Il giorno appresso mi son trovato in un altro ospedale, a Gusen. I letti, che erano a castello, erano stati tagliati e separati uno dall'altro con delle lenzuola candide, bianche, e avevano i cuscini: lì vidi qualche compagno mio di Rodi che era vicino a me e cercava di darmi la forza di resistere.
Gli americani subito ci dettero medicinali, viveri, amore e senso di solidarietà. Eravamo ridotti in pochi; tanti dei nostri erano morti in quella sorte maledetta e i vivi assomigliano a morti. Così dopo poco tempo a Gusen ci trasferimmo un'altra volta a Mauthausen. Qui incontrai un mio amico, Vito, che aveva paura di abbraccicarmi. Come dire: che, abbraccico un morto che cammina? Mi portò dentro una baracca e mi rividi con i miei compagni: Alberto Mieli, Giacomo Moscati e Raimondo.
Il mio cervello era ridotto come quello di un bambino, raccoglievo delle cose inutili per terra, con una sacchetta. Anzi, a Raimondo gli detti un vasetto e gli disse che era bello e lo doveva regalare alla sua fidanzata quando ritornava.

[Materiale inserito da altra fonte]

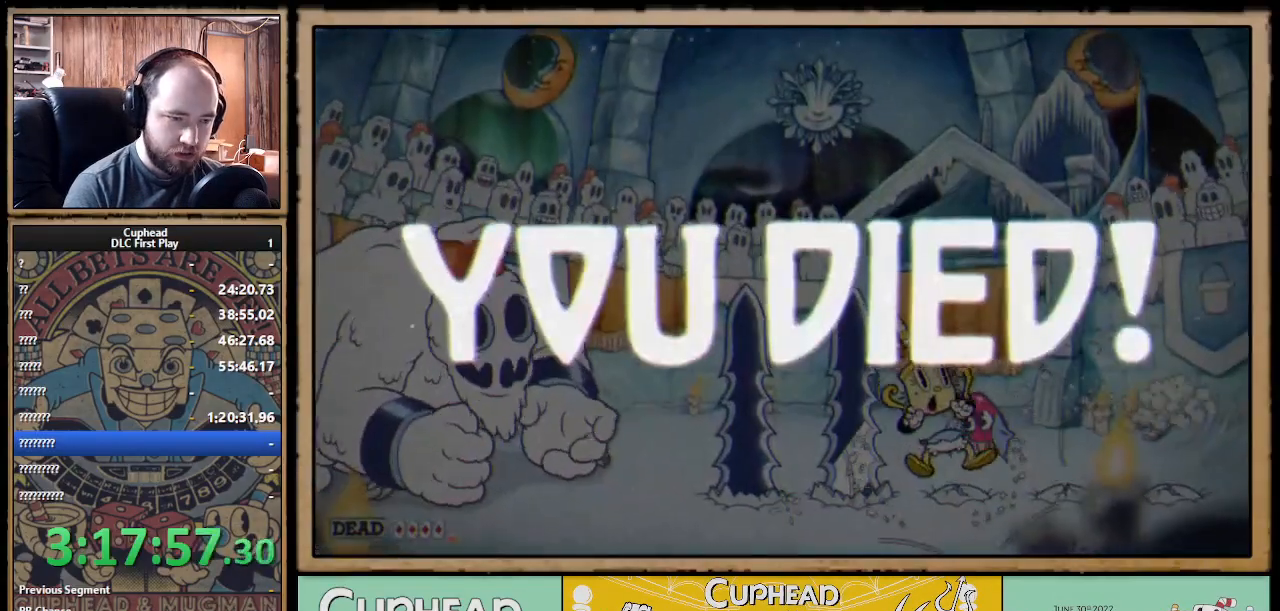
{"buttons": [], "left_stick": "center", "right_stick": "center", "events": [[433, "X", "up"]]}
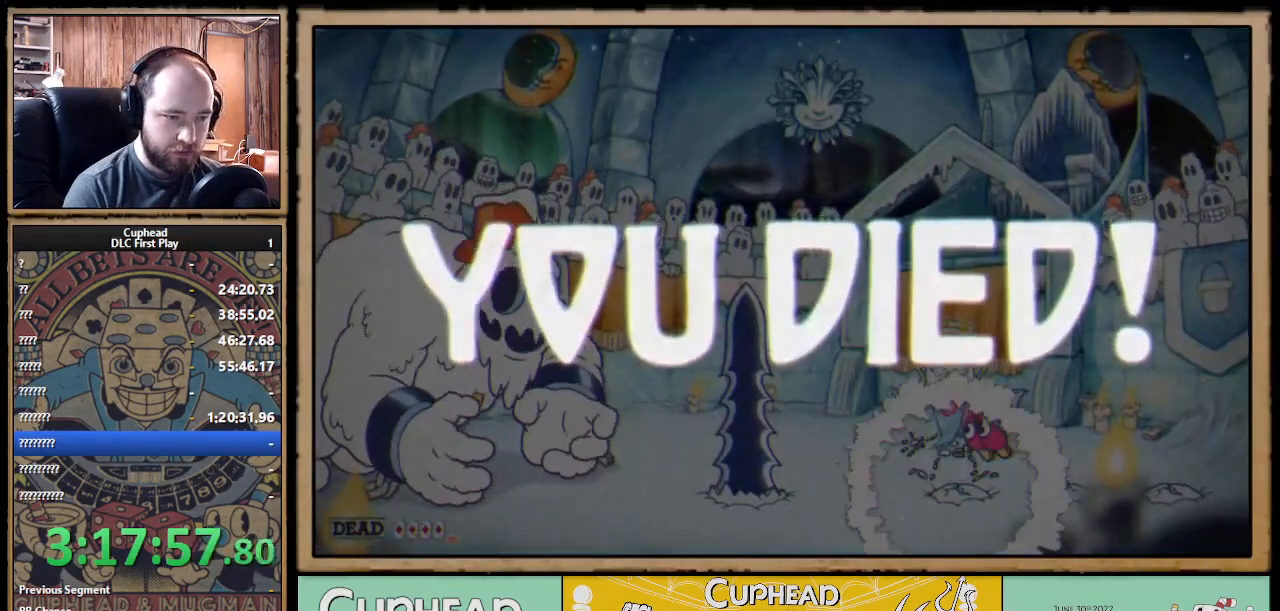
{"buttons": [], "left_stick": "center", "right_stick": "center", "events": []}
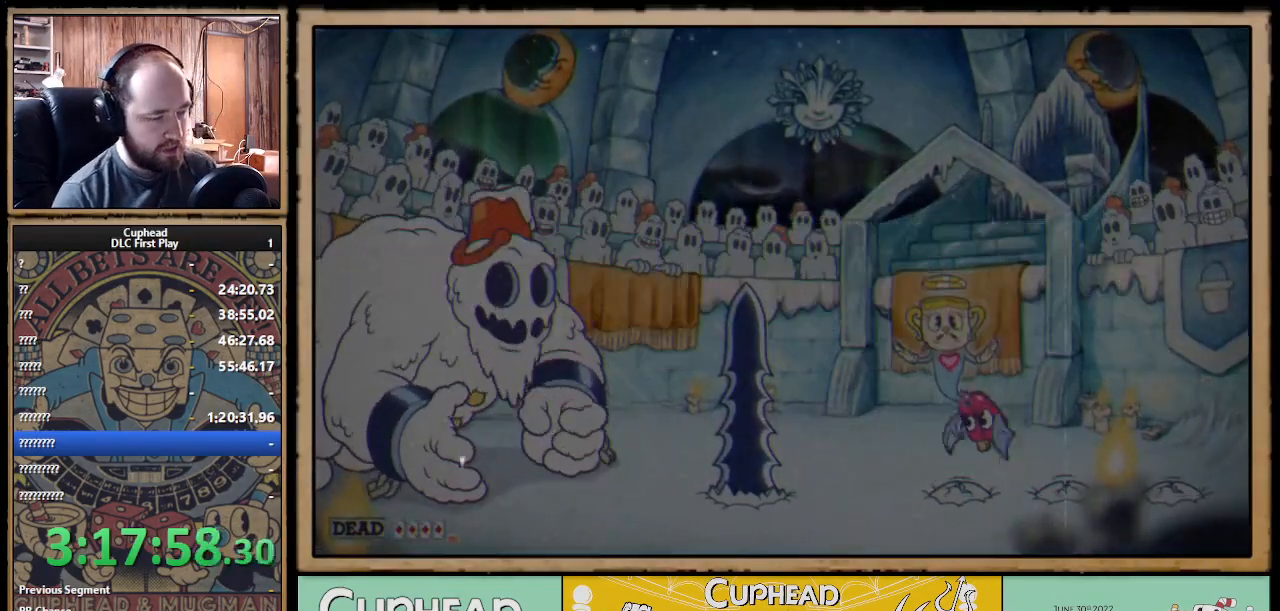
{"buttons": [], "left_stick": "center", "right_stick": "center", "events": []}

Io ero molto appassionato di musica, "Speranze perdute", e avevo molte sigarette che avevo chiesto agli americani ma io non fumavo mai, non ho mai fumato. Andai da Chicco Calò, Raimondo che avevano trovato dentro la baracca una chitarra e dissi loro: suonatemi "Speranze perdute" e vi regalo tutte queste sigarette. Loro accordarono e mi suonarono "Speranze perdute" e i piangendo sentivo questa musica che stava nel mio cuore.

 

(1)Dal punto di vista dei contenuti il negazionista o revisionista è colui che afferma quanto segue:
1. Gli ebrei non furono uccisi in camere a gas, o almeno non su una scala significativa
2. I nazisti non avevano una politica, e non operarono alcun sistematico tentativo di sterminio degli ebrei d'Europa; e le uccisioni che ebbero luogo furono la conseguenza di eccessi individuali non autorizzati a livello superiore.

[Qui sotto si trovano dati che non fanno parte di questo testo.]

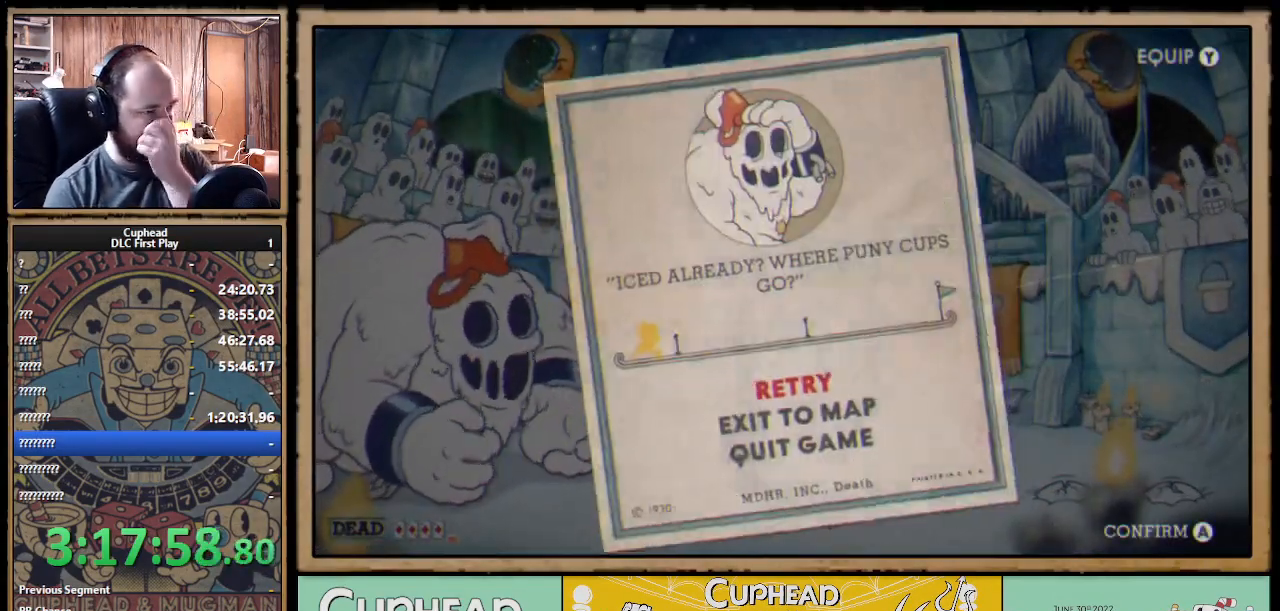
{"buttons": [], "left_stick": "center", "right_stick": "center", "events": []}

3. Il numero degli ebrei uccisi non corrisponde a milioni, ma la somma totale delle vittime è di molto inferiore;
4. L'Olocausto è per la maggior parte o in toto un mito forgiato durante la seconda guerra mondiale dalla propaganda alleata e sostenuto dopo la guerra dagli ebrei allo scopo di ottenere aiuti finanziari per il neonato Stato di Israele.

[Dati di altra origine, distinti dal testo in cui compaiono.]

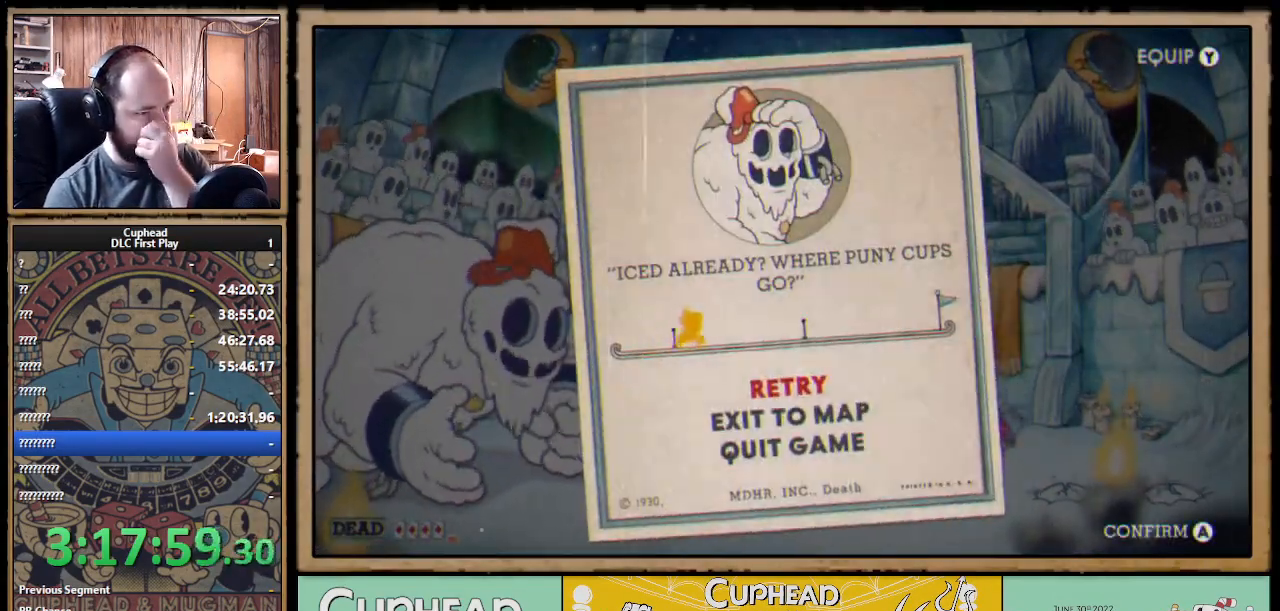
{"buttons": [], "left_stick": "center", "right_stick": "center", "events": []}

Inoltre secondo tali o presunti studiosi la cosiddetta soluzione finale, di cui qualche documento nazista accenna, altro non era se non l'espulsione degli ebrei verso l'est,dove erano state previste riserve in cui potessero vivere le minoranze etniche. E interessante notare come spesso i negazionisti tendano ad interpretare il linguaggio burocratico secondo il suo significato letterale mentre quando le dichiarazioni sui Campi di sterminio si fanno esplicite, essi passano all'interpretazione metaforica.Le testimonianze nella prospettiva revisionista non assumono nessun valore in quanti si parla di un secolare complotto giudaico mirato alla conquista di tutto il mondo. In tali circostanze risulta perciò necessario porre la questione dell'olocausto in una posizione di assoluta indiscutibilità e dare spazio all'esposizione drammatica e sofferta di chi può assicurarne l'indubitabile storicità.